Le théâtre des émigrés
Quelques mois seulement après l’accession d’Hitler au pouvoir, le Schauspielhaus de Zurich se mue en une scène dénonçant courageusement la doctrine raciale nazie et l’antisémitisme.
Il doit ses éminentes nouvelles recrues aux démarches de «réorganisation» entreprises par Joseph Goebbels pour «purger» les théâtres allemands. Après avoir signé un contrat avec Ferdinand Rieser, Felix Gasbarra se rend à Zurich, où il retrouve nombre de ses anciens compagnons de route berlinois, qui «s’étaient dispersés comme un troupeau de moutons dans lequel le loup a fait irruption».
En quelques mois seulement, d’illustres personnalités artistiques venues de l’étranger comme Kurt Horwitz, Ernst Ginsberg, Wolfgang Langhoff, Therese Giehse ou encore le scénographe Teo Otto propulsent le Schauspielhaus de Zurich, autrefois théâtre de province, au rang d’institution parmi les scènes germanophones. Les productions du très talentueux metteur en scène Leopold Lindtberg (de son vrai nom Leopold Lemberger), en particulier, feront fureur dans cet établissement qui proposait jusqu’alors un programme plaisant mais largement apolitique.


La saison 1934/35 du Schauspielhaus de Zurich, qui comprend des classiques comme l’incontournable Guillaume Tell de Schiller, la pièce à succès Katharina Knie de Carl Zuckmayer, mais aussi des comédies légères et des drames bourgeois, affiche un programme très varié et compte plus de vingt premières. Parmi ce florilège dramatique, une production restera dans les annales: Professor Mamlock, représentée à Zurich sous le nom de Professor Mannheim, une pièce critique de l’époque écrite par le médecin et dramaturge allemand Friedrich Wolf. Son personnage principal, un médecin juif du nom de Hans Mannheim, démocrate convaincu, s’effondre face aux représailles croissantes contre son peuple, et finit par s’ôter la vie dans un acte désespéré.
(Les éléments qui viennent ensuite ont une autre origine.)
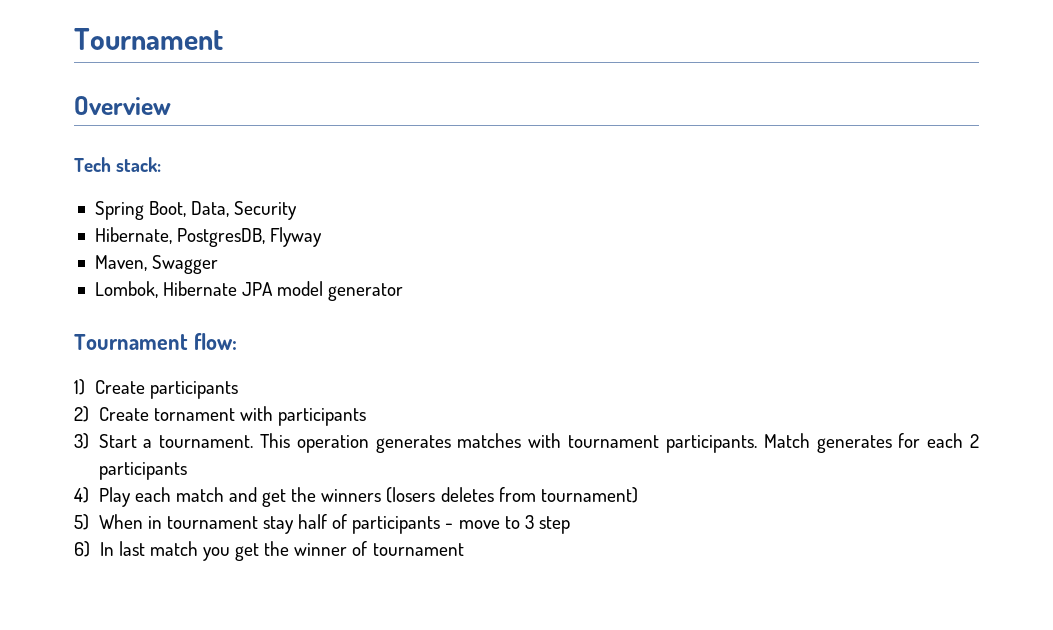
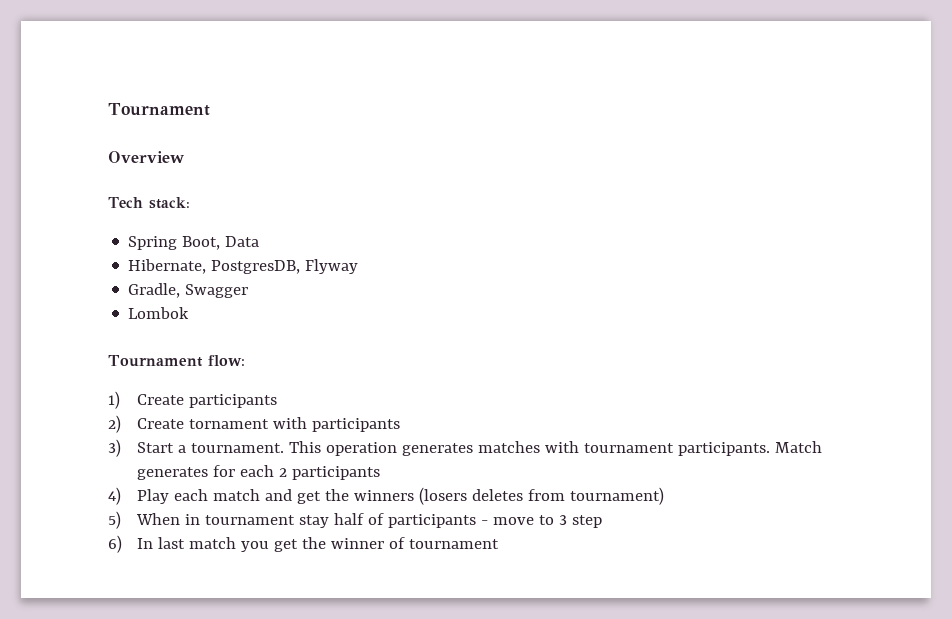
[191,201,298,220] Data, Security -> [225,236,260,247] Data
[94,255,147,271] Maven, -> [128,283,181,298] Gradle,
[94,281,404,301] Lombok, Hibernate JPA model generator -> [128,307,190,319] Lombok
L’auteur décrit sa pièce comme un «spectacle sur l’Allemagne d’aujourd’hui».

En ayant le courage d’aller à l’encontre des avertissements de ses amis pro-allemands, Ferdinand Rieser offre au Schauspielhaus un événement théâtral appelant à lutter contre la folie des théories racistes et l’antisémitisme. À l’issue de cette première représentation, la NZZ, soucieuse de maintenir ses bonnes relations avec l’Allemagne, remet cette démarche en question: «Était-il nécessaire de ressasser des événements d’une telle cruauté? [...] La pièce de Friedrich Wolf n’apporte ni bénéfice, ni consolation à ceux pour qui elle a été écrite, à savoir les juifs d’Allemagne, mais risque au contraire de leur nuire. Loin d’apporter de nouvelles explications au public, elle ne fait qu’attiser les passions politiques. La tension est devenue palpable lors de la première, où toutes les attaques véhémentes contre les représentants du nouveau régime allemand ont trouvé un écho bruyant et démonstratif». Et de conclure qu’une «fervente invitation à prendre parti» est inappropriée lorsqu’il s’agit d’aborder le «sujet de conflit spécifiquement allemand qu’est la question juive».

Le 27 novembre 1934, la Basler Nationalzeitung rapporte: «Les Zurichois amateurs d’art qui ont assisté lundi à la représentation de Professor Mannheim ont eu droit à un spectacle peu commun dès leur arrivée au théâtre. Des policiers coiffés de casques d’acier et armés de carabines faisaient barrage sur toute la longueur du bâtiment. Des voitures de police étaient parquées devant le théâtre, bientôt rejointes par un spacieux véhicule destiné au transport des prévenus. Les manifestants ont accueilli l’intervention de la police par des sifflements et des insultes. La bataille [!] qui s’en est suivie a conduit à 108 arrestations, dont celle du Dr Henne, président du Front national.»

La représentation de Professor Mannheim marque la naissance d’un véritable théâtre zurichois des émigrés, qui deviendra bientôt légendaire et accueillera notamment trois créations de Bertold Brecht entre 1941 et 1943. Malgré cette évolution prospère, la vie demeure difficile pour les exilés du théâtre. Felix Gasbarra rappelle que «la police des étrangers était très méfiante, pour ne pas dire hostile, à l’égard de tous les émigrés, cherchant autant que possible à empêcher l’immigration». Eduard Korrodi, rédacteur en chef du supplément culturel de la NZZ, fait quant à lui écho à cette hostilité en fustigeant «l’émergence sans tact d’émigrés politiques dans notre pays».